▸ Data to process
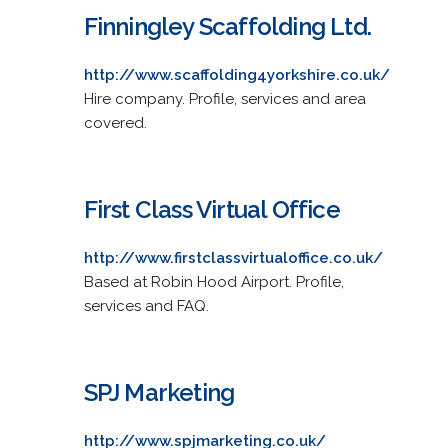
Finningley Scaffolding Ltd.
http://www.scaffolding4yorkshire.co.uk/
Hire company. Profile, services and area
covered.
First Class Virtual Office
http://www.firstclassvirtualoffice.co.uk/
Based at Robin Hood Airport. Profile,
services and FAQ.
SPJ Marketing
http://www.spjmarketing.co.uk/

▸ Problem details
Render the lines of all the records above as a JSON list of strings, one string per line, with blank lines left out. Leave the pictures out.

▸ Output of the exercise
[
  "Finningley Scaffolding Ltd.",
  "http://www.scaffolding4yorkshire.co.uk/",
  "Hire company. Profile, services and area",
  "covered.",
  "First Class Virtual Office",
  "http://www.firstclassvirtualoffice.co.uk/",
  "Based at Robin Hood Airport. Profile,",
  "services and FAQ.",
  "SPJ Marketing",
  "http://www.spjmarketing.co.uk/"
]